The macaques that roam the city of Yamaguchi have injured 42 people including children and the elderly in recent weeks, in attacks which left their victims with scratches and bite marks.

Efforts to capture the monkeys have failed, as have police patrols deployed to deter the ambushes, with officials unsure if recent attacks were the work of a single monkey or several of them.

“It’s rare to see this many attacks in a short period of time,” an official told the BBC.

“Initially only children and women were attacked. Recently elderly people and adult men have been targeted too.”

Residents have been warned not to leave their windows open as some attacks have occured in people’s homes.

In one incident reported last week by local paper The Mainichi Shimbun, a monkey opened the screen door of a first-floor flat in the city’s Ogorishinmachi district early in the morning and scratched a four-year-old girl on her leg.

Macaques bathe high in the mountains of Japan’s Nagano prefecture (Getty)

Police said the monkey also attacked five other people in the immediate area.

One father told the paper of an attack in his home. He said: “I heard crying coming from the ground floor, so I hurried down.

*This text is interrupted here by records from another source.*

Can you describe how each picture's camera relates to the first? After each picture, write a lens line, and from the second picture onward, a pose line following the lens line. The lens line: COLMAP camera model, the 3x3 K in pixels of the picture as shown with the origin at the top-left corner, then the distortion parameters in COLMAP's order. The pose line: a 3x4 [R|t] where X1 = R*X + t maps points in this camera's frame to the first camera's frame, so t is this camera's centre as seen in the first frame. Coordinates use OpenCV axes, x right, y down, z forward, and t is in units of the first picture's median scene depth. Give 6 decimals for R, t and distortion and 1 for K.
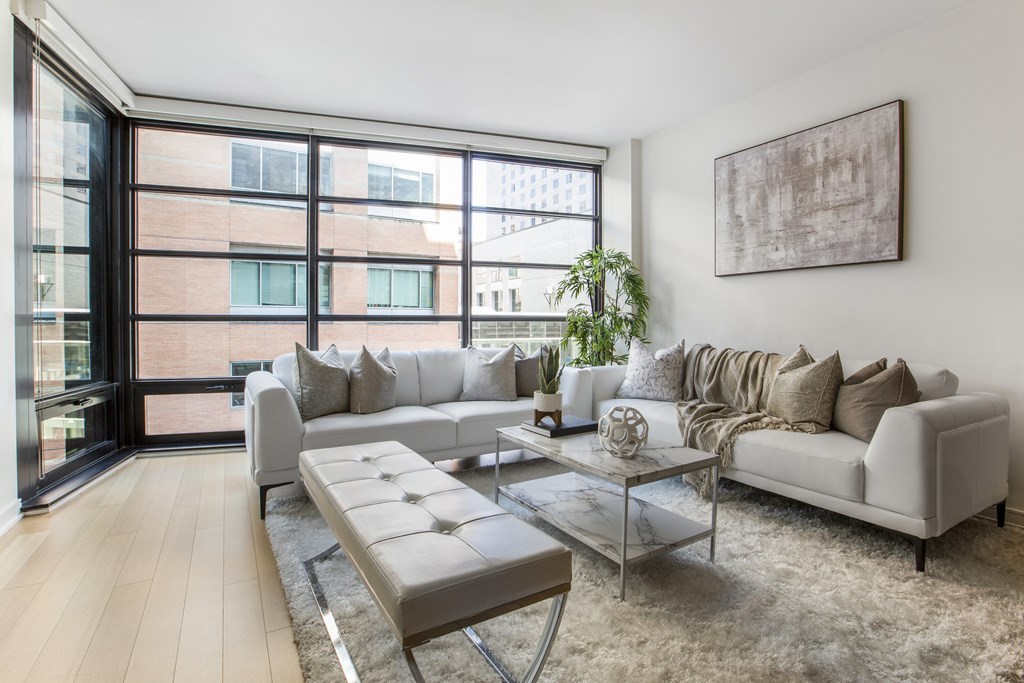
lens RADIAL K [[490.8, 0, 509.2], [0, 490.8, 339.2], [0, 0, 1]] dist [-0.063872, 0.020222]
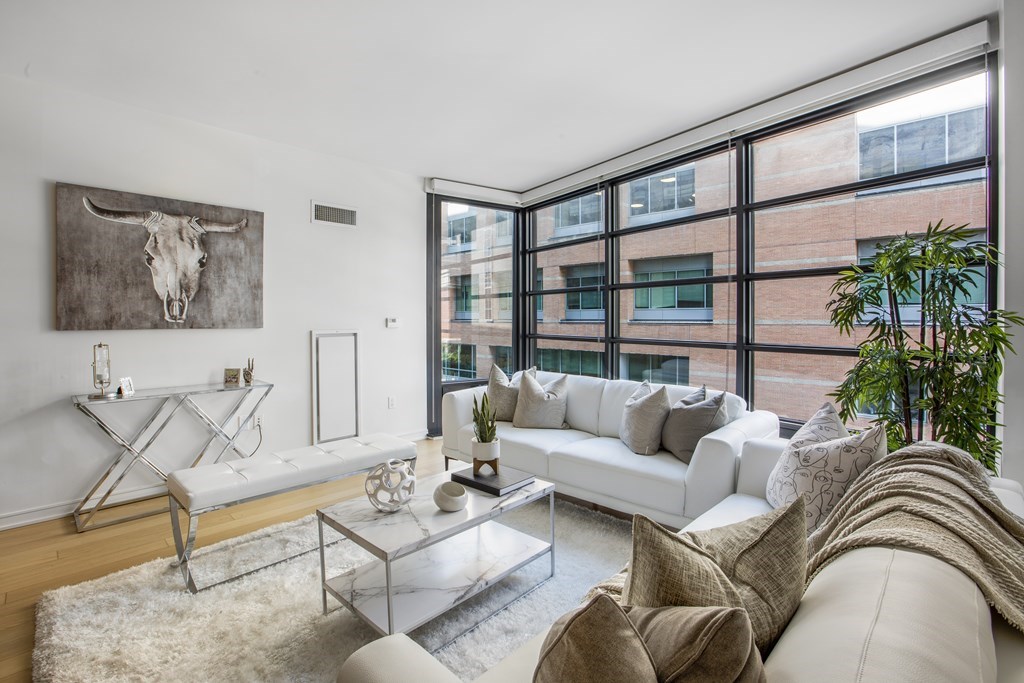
lens RADIAL K [[476.1, 0, 510.8], [0, 476.1, 318.1], [0, 0, 1]] dist [-0.045443, 0.018497]
pose [[0.271856, -0.000446, -0.962338, 0.737664], [-0.032561, 0.999423, -0.009662, -0.092297], [0.961787, 0.033961, 0.271684, 0.571459]]
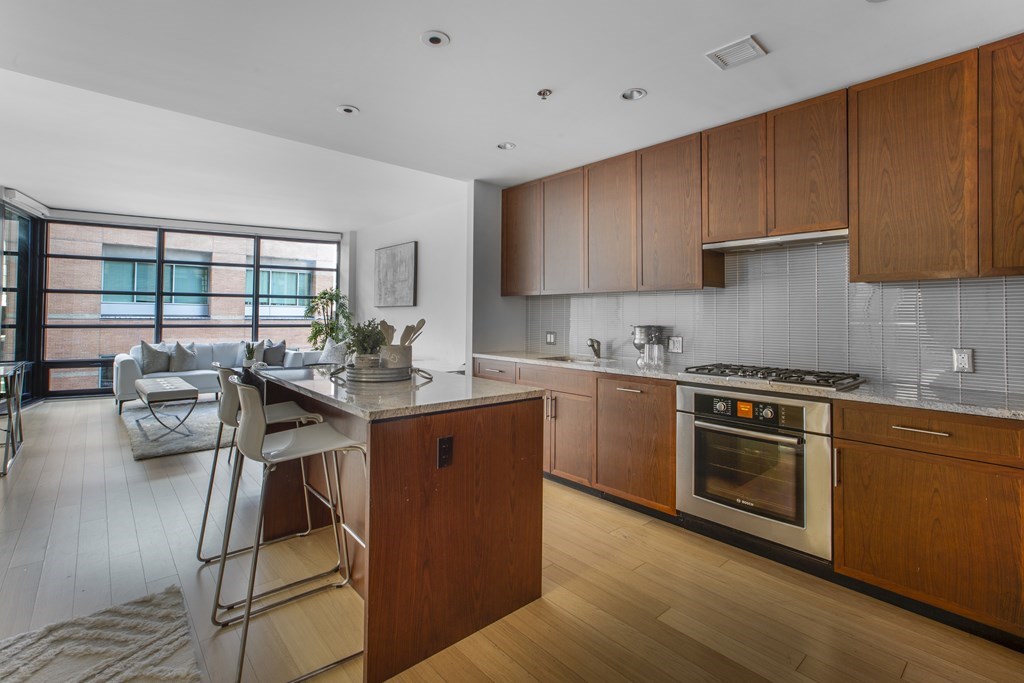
lens RADIAL K [[481.3, 0, 505.2], [0, 481.3, 312.0], [0, 0, 1]] dist [0.010919, 0.000153]
pose [[0.985231, 0.006644, 0.171103, 0.708294], [0.000293, 0.999180, -0.040490, -0.027605], [-0.171231, 0.039942, 0.984421, -1.272234]]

Then I saw a monkey hunching over my child.”

The Japanese macaque was once a vulnerable species but numbers have increased in recent decades and the monkeys are now considered to have a stable population.

The International Union for Conservation of Nature lists the Japanese macaque as a species of “Least Concern”.

Though the macaques, also known as snow monkeys, are commonly found in the evergreen forests of Japan’s mountains, they have been noted for their ability to prosper in close quarters with humans.

Research from Yamagata University found there had been “serious conflicts between people and the macaques”.

Farmers have been left particularly vulnerable by the growth in macaque numbers, with those established near forests most at risk from intruding monkeys hungry for crops.

One mountain village in the central prefecture of Nagano reportedly formed a “monkey militia” armed with air guns to scare off any primates looking for a free meal.